Exercise goal:
Please reproduce every entry, keeping each one exact.

Dataset entries:
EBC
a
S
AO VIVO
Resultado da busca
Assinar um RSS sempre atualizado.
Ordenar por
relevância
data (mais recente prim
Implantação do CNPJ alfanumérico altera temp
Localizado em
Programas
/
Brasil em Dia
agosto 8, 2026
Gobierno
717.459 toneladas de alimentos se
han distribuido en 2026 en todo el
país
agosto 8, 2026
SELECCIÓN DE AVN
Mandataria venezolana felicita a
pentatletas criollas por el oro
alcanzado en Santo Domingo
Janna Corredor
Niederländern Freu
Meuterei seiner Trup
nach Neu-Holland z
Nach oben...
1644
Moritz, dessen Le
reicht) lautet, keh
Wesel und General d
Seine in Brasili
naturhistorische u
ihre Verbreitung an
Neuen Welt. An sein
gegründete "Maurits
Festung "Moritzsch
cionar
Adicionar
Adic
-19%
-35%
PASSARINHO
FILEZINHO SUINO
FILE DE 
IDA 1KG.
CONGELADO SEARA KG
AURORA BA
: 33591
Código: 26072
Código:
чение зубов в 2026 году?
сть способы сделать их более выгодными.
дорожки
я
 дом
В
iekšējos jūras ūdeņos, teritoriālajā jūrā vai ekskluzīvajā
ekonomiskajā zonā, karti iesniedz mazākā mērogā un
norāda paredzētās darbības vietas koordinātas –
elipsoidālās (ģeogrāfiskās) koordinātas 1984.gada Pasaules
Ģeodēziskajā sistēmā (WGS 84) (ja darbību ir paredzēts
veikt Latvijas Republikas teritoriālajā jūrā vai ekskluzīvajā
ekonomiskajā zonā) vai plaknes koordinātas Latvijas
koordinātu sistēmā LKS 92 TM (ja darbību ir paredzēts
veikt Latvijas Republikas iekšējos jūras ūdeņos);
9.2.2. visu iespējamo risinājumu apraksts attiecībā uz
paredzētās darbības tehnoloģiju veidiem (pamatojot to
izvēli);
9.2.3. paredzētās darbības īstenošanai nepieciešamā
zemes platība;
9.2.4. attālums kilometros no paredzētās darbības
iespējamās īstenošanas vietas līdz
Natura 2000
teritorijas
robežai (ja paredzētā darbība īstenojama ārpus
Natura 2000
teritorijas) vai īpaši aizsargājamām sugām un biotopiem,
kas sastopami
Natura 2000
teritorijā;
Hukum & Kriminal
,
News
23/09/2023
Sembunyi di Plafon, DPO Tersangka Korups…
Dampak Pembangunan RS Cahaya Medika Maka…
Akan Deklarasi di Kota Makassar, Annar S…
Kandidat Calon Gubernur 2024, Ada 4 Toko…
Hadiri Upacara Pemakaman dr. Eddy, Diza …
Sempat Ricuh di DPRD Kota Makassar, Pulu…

Task result:
EBC
a
S
AO VIVO
Resultado da busca
Assinar um RSS sempre atualizado.
Ordenar por
relevância
data (mais recente prim
Implantação do CNPJ alfanumérico altera temp
Localizado em
Programas
/
Brasil em Dia
agosto 8, 2026
Gobierno
717.459 toneladas de alimentos se
han distribuido en 2026 en todo el
país
agosto 8, 2026
SELECCIÓN DE AVN
Mandataria venezolana felicita a
pentatletas criollas por el oro
alcanzado en Santo Domingo
Janna Corredor
Niederländern Freu
Meuterei seiner Trup
nach Neu-Holland z
Nach oben...
1644
Moritz, dessen Le
reicht) lautet, keh
Wesel und General d
Seine in Brasili
naturhistorische u
ihre Verbreitung an
Neuen Welt. An sein
gegründete "Maurits
Festung "Moritzsch
cionar
Adicionar
Adic
-19%
-35%
PASSARINHO
FILEZINHO SUINO
FILE DE 
IDA 1KG.
CONGELADO SEARA KG
AURORA BA
: 33591
Código: 26072
Código:
чение зубов в 2026 году?
сть способы сделать их более выгодными.
дорожки
я
 дом
В
iekšējos jūras ūdeņos, teritoriālajā jūrā vai ekskluzīvajā
ekonomiskajā zonā, karti iesniedz mazākā mērogā un
norāda paredzētās darbības vietas koordinātas –
elipsoidālās (ģeogrāfiskās) koordinātas 1984.gada Pasaules
Ģeodēziskajā sistēmā (WGS 84) (ja darbību ir paredzēts
veikt Latvijas Republikas teritoriālajā jūrā vai ekskluzīvajā
ekonomiskajā zonā) vai plaknes koordinātas Latvijas
koordinātu sistēmā LKS 92 TM (ja darbību ir paredzēts
veikt Latvijas Republikas iekšējos jūras ūdeņos);
9.2.2. visu iespējamo risinājumu apraksts attiecībā uz
paredzētās darbības tehnoloģiju veidiem (pamatojot to
izvēli);
9.2.3. paredzētās darbības īstenošanai nepieciešamā
zemes platība;
9.2.4. attālums kilometros no paredzētās darbības
iespējamās īstenošanas vietas līdz
Natura 2000
teritorijas
robežai (ja paredzētā darbība īstenojama ārpus
Natura 2000
teritorijas) vai īpaši aizsargājamām sugām un biotopiem,
kas sastopami
Natura 2000
teritorijā;
Hukum & Kriminal
,
News
23/09/2023
Sembunyi di Plafon, DPO Tersangka Korups…
Dampak Pembangunan RS Cahaya Medika Maka…
Akan Deklarasi di Kota Makassar, Annar S…
Kandidat Calon Gubernur 2024, Ada 4 Toko…
Hadiri Upacara Pemakaman dr. Eddy, Diza …
Sempat Ricuh di DPRD Kota Makassar, Pulu…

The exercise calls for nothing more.